(Transcribed page contents)
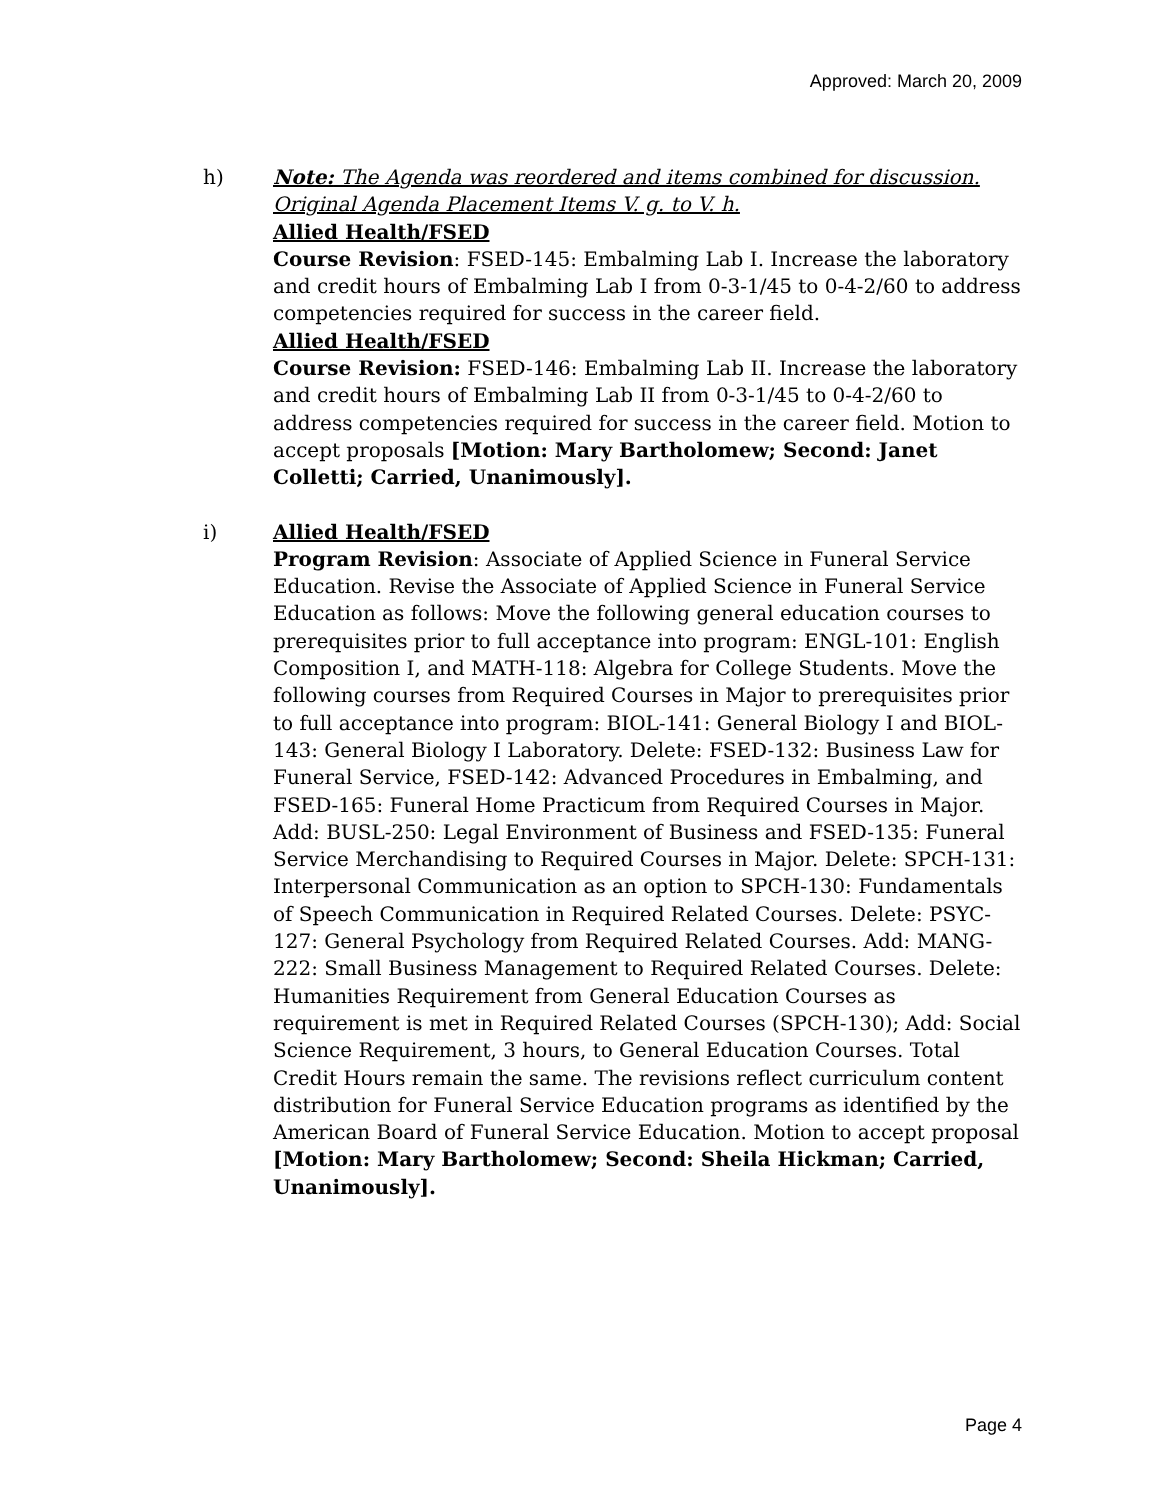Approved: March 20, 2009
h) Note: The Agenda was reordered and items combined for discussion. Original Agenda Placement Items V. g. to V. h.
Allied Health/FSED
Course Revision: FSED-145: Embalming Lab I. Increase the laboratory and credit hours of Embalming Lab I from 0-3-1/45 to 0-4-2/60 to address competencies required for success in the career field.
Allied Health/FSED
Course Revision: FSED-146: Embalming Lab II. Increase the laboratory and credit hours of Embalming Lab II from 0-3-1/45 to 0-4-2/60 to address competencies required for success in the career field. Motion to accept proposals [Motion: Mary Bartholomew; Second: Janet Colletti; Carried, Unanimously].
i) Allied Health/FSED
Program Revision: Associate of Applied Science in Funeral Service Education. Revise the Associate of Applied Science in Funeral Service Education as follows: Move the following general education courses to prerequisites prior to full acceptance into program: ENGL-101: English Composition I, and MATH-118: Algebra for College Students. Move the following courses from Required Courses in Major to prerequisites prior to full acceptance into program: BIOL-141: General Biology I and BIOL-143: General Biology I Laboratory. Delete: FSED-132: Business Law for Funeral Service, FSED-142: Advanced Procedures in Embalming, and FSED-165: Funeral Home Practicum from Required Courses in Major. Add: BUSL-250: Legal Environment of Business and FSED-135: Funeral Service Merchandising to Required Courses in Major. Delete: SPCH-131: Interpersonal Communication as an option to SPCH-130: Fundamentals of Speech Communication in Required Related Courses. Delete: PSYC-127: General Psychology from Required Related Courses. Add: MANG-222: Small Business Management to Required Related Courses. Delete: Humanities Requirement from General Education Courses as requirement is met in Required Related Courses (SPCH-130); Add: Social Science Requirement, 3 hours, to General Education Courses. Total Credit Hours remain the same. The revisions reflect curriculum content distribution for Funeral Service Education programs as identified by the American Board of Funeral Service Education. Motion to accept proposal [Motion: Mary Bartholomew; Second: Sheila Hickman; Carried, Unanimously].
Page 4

...

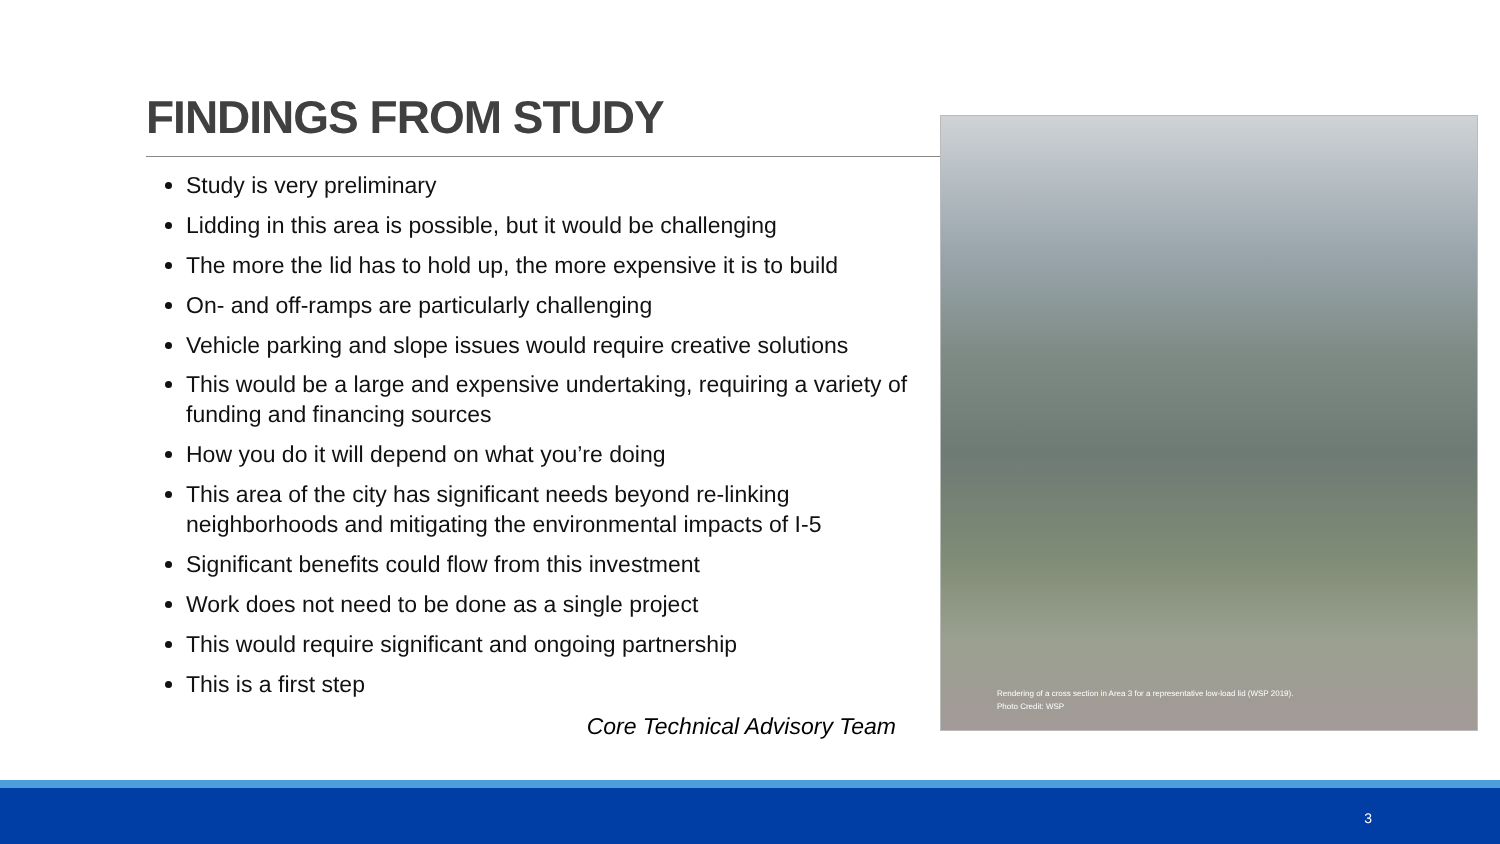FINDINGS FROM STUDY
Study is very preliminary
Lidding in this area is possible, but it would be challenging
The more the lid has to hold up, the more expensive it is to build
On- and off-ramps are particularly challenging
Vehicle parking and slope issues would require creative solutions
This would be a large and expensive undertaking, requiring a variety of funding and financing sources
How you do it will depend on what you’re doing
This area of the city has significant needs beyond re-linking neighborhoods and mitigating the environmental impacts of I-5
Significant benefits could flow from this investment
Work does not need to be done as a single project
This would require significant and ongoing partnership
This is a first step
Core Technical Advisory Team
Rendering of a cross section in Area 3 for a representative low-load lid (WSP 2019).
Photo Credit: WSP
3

» Problem statement
Which lines hold the string "challenging"? Copy all of them from the data above.

» Response
Lidding in this area is possible, but it would be challenging
On- and off-ramps are particularly challenging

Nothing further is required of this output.